ACTIVITY:
Below are entries. Copy exactly the lines running from the line that holds "right eye: (383, 291)" to the line that holds "left elbow: (384, 341)", with both ends included.

[Limb landmark coordinates]

########

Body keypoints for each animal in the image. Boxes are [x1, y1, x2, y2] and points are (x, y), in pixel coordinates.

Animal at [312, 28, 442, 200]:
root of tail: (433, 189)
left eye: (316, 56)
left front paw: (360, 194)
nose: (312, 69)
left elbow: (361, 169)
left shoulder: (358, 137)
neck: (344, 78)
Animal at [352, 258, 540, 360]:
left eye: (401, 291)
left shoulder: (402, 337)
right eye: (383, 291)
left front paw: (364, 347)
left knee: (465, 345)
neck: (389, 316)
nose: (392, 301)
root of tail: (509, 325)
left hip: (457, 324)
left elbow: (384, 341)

########

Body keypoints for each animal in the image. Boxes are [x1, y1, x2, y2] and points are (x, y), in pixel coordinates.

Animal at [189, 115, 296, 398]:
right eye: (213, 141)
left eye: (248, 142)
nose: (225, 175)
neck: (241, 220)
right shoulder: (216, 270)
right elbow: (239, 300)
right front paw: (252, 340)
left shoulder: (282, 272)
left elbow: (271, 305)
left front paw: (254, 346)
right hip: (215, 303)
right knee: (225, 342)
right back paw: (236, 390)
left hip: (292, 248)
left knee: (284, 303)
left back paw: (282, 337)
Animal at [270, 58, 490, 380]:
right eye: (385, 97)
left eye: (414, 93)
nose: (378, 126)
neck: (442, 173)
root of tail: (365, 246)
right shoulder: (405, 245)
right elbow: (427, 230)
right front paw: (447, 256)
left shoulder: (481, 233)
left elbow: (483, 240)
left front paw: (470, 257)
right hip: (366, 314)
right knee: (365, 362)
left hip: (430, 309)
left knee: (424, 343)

########

FINAL ANSWER:
right eye: (383, 291)
left front paw: (364, 347)
left knee: (465, 345)
neck: (389, 316)
nose: (392, 301)
root of tail: (509, 325)
left hip: (457, 324)
left elbow: (384, 341)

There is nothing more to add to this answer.